Telah menceritakan kepada kami Yahya bin Yahya At Tamimi; Telah mengabarkan kepada kami Husyaim dari Abu Bisyr dari Abu Al Mutawakkil dari Abu Sa’id Al Khudri bahwa beberapa orang sahabat melakukan perjalanan jauh dan berhenti untuk istirahat pada salah satu perkampungan ‘Arab, lalu mereka minta dijamu oleh penduduk kampung itu. Tetapi penduduk enggan menjamu mereka. Penduduk bertanya kepada para sahabat; ‘Adakah di antara tuan-tuan yang pandai mantera? Kepala kampung kami digigit serangga.’ Menjawab seorang sahabat; ‘Ya, ada! Kemudian dia mendatangi kepala kampung itu dan memanterainya dengan membaca surat Al Fatihah. Maka kepala kampung itu pun sembuh.

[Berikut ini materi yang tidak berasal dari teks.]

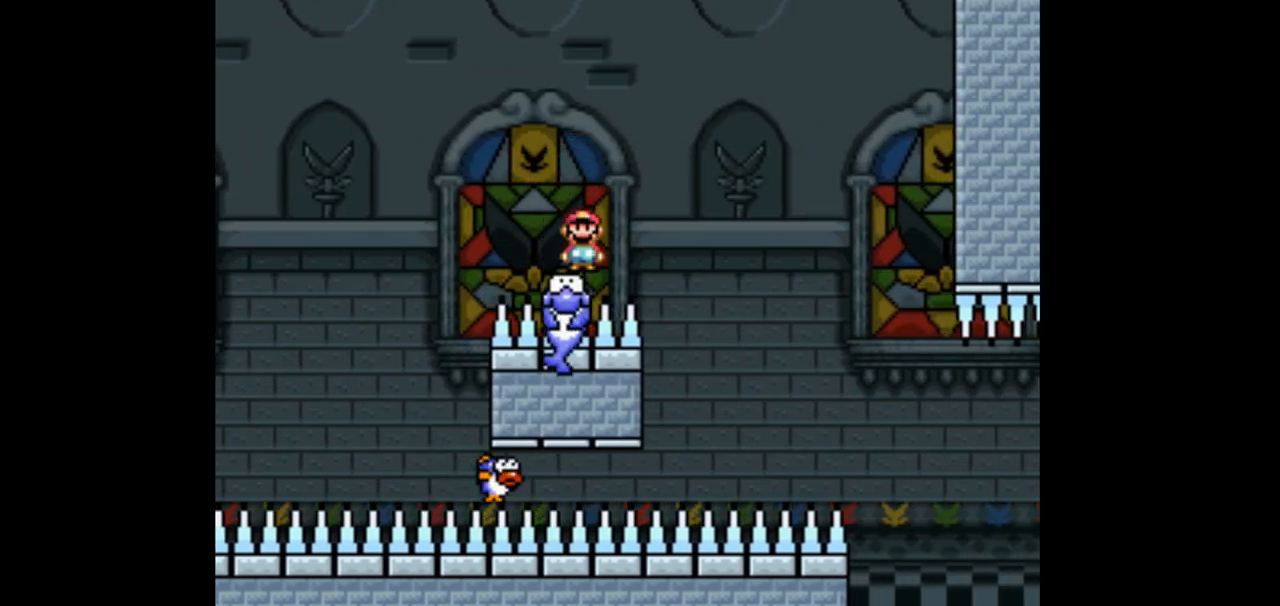
{"buttons": ["A", "X", "DPAD_LEFT"], "events": [[300, "DPAD_RIGHT", "up"], [433, "DPAD_LEFT", "down"]]}
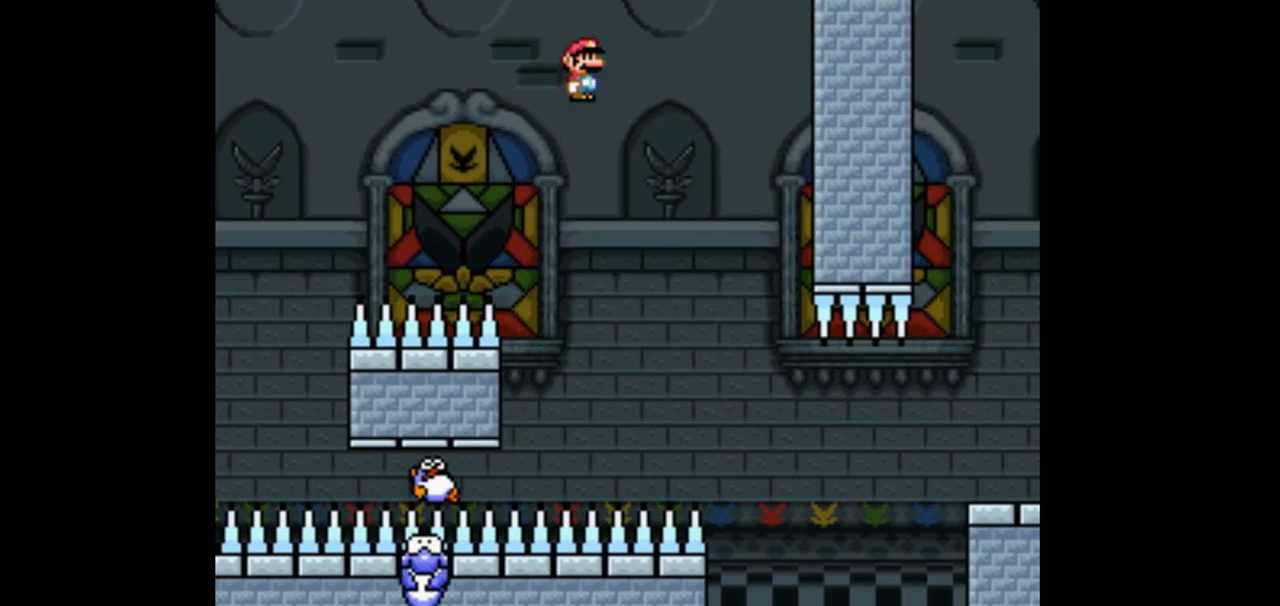
{"buttons": ["A", "X"], "events": [[67, "DPAD_LEFT", "up"], [267, "DPAD_LEFT", "down"], [433, "DPAD_LEFT", "up"]]}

Kemudian dia diberi upah kurang lebih tiga puluh ekor kambing. Tetapi dia enggan menerima seraya mengatakan; ‘Tunggu! Aku akan menanyakannya lebih dahulu kepada Nabi shallallahu ‘alaihi wasallam, apakah aku boleh menerimanya.’ Lalu dia datang kepada Nabi shallallahu ‘alaihi wasallam menanyakannya hal itu, katanya; ‘Ya, Rasulullah! Demi Allah, aku telah memanterai seseorang dengan membacakan surat Al Fatihah.’ Beliau tersenyum mendengar cerita sahabatnya dan bertanya: ‘Bagaimana engkau tahu Al Fatihah itu mantera? ‘ Kemudian sabda beliau pula: ‘Terimalah pemberian mereka itu, dan berilah aku bagian bersama-sama denganmu.’ Telah menceritakan kepada kami Muhammad bin Basysyar dan Abu Bakr bin Nafi’ keduanya dari Ghundar Muhammad bin Ja’far dari Syu’bah dari Abu Bisyr melalui jalur ini, dia menyebutkan di dalam Haditsnya; ‘Kemudian orang itu mulai membacakan Ummul Qur’an, dan mengumpulkan ludahnya lalu memuntahkannya, setelah itu orang itu sembuh. (HR Muslim 4080)

Berikut contoh lain Salafush Sholeh berdoa kepada Allah meminta kesembuhan diawali bertawassul dengan amal kebaikan yakni HADIAH atau SEDEKAH BACAAN atau bertawassul dengan bertabarruk atau berperantara dengan barokah Mu’awwidzat (surat Al Ikhlas, An Nas dan Al Falaq)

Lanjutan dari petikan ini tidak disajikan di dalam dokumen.